● ATIVIDADE 1: De acordo com o texto sobre a vacinação no Brasil, por que Flávio Dino afirma que o país precisa de muitas vacinas? Responda em até três frases.
● ATIVIDADE 2: Copie o trecho do texto sobre a vacinação no Brasil que começa nas palavras "Enquanto o governo" e vai até as palavras "em seus estados.", inclusive.

Enquanto isso, o Brasil patina na execução de um plano nacional de vacinação. Até o momento, pouco mais de 2% da população foi vacinada, ou 4,4 milhões de pessoas. Estados enfrentam ainda desafios políticos na proteção da vida, diante de um governo federal descompromissado com a defesa da vida.

Obstáculos

Enquanto o governo de Jair Bolsonaro segue desde o início da pandemia com uma postura contra a ciência, outras lideranças do poder público tentam se articular por mais vacinas. Hoje, os governadores Rui Costa (PT-BA), Flávio Dino (PCdoB-MA) e João Doria (PSDB-SP), em encontro promovido pelo portal Brasil247, falaram sobre os desafios para dinamizar a vacinação em seus estados.

Flávio Dino (PCdoB-MA), João Doria (PSDB-SP), Rui Costa (PT-BA), Gisele Fredericce e Leonardo Attuch, na TV 247

Soberania

Dino foi o primeiro a falar. O governador do Maranhão destacou a “situação singular. Os estados estão pedindo para gastar dinheiro e o governo federal não viabiliza. Temos a convicção de que vacinação é prioridade absoluta sob qualquer olhar. O mais importante é a vida humana, mas também sob a perspectiva econômica, vacinação é o tema mais importante”.

Para o comunista, o governo federal erra em apostar em poucas das vacinas que estão sendo desenvolvidas no mundo. Também erra em não desenvolver mais pesquisa e ciência nacional, por questões de soberania. “Podemos avançar com a vacina russa e também outras. Um país tão grande precisa de multiplicidade de ofertas. Na verdade, o ideal seria soberania tecnológica para produzirmos nossas vacinas. Veja a China, com alta capacidade de produção. Índia, Rússia e Estados Unidos. Dos grandes países populacionais do mundo, o Brasil é talvez o único sem soberania vacinal. Como temos esse erro de base, precisamos de muitas vacinas”, disse.

● MATERIAL FORNECIDO:
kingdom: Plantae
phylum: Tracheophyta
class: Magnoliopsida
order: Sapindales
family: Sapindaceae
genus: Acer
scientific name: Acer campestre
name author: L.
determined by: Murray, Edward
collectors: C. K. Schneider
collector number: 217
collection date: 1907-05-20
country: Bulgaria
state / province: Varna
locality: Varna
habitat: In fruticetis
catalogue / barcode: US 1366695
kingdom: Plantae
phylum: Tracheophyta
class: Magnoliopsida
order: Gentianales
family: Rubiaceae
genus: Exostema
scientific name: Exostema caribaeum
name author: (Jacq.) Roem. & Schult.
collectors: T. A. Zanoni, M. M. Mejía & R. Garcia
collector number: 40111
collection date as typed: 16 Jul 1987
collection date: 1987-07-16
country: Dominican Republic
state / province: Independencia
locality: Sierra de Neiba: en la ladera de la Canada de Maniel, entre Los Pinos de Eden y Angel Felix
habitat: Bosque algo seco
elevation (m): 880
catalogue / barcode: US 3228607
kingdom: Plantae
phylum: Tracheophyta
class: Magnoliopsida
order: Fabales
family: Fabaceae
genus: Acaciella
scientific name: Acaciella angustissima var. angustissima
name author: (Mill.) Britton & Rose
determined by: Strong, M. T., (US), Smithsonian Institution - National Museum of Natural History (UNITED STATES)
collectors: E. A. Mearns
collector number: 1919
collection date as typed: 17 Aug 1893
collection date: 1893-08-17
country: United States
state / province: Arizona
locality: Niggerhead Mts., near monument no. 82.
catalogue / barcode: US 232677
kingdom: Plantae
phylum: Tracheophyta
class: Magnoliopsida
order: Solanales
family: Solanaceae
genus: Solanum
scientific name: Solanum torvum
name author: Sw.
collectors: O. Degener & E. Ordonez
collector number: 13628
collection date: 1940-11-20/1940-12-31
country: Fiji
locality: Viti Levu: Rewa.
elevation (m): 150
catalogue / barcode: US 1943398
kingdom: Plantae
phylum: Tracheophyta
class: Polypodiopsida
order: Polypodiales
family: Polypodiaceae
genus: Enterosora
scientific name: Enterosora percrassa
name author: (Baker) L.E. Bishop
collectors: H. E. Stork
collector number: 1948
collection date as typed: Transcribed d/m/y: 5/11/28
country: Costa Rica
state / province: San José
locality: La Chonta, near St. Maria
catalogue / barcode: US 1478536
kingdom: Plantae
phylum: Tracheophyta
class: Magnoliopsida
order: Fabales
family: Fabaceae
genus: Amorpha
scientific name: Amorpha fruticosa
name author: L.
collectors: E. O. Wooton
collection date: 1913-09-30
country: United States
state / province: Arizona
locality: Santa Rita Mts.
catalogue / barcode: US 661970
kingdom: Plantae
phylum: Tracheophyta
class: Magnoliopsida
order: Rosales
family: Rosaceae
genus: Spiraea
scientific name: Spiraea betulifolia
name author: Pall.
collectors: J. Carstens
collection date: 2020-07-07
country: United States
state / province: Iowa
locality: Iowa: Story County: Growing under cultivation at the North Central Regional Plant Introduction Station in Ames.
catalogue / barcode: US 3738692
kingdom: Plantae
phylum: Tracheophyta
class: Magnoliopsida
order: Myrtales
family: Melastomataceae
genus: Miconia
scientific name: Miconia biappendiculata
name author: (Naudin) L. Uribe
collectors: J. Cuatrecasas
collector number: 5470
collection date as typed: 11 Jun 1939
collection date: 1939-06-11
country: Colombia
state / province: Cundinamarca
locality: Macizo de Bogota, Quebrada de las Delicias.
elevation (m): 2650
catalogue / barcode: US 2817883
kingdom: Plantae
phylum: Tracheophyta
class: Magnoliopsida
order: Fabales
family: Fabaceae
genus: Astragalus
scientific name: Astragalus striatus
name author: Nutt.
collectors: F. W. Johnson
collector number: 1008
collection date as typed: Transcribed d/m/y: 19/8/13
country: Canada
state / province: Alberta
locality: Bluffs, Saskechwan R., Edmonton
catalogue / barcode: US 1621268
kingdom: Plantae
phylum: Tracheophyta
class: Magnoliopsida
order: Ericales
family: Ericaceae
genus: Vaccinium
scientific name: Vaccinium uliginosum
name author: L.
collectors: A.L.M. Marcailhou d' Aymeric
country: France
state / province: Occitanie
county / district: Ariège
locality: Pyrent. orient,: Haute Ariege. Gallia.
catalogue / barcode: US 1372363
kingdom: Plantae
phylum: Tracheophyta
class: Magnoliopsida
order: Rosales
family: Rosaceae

● RESPOSTA ESCRITA 1: Dino diz que o Brasil é talvez o único, entre os grandes países populacionais do mundo, sem soberania vacinal, ou seja, sem condições de produzir as próprias vacinas. Por causa desse "erro de base", o país precisa de muitas vacinas. Ele acrescenta que um país tão grande precisa de multiplicidade de ofertas.

● RESPOSTA ESCRITA 2:
Enquanto o governo de Jair Bolsonaro segue desde o início da pandemia com uma postura contra a ciência, outras lideranças do poder público tentam se articular por mais vacinas. Hoje, os governadores Rui Costa (PT-BA), Flávio Dino (PCdoB-MA) e João Doria (PSDB-SP), em encontro promovido pelo portal Brasil247, falaram sobre os desafios para dinamizar a vacinação em seus estados.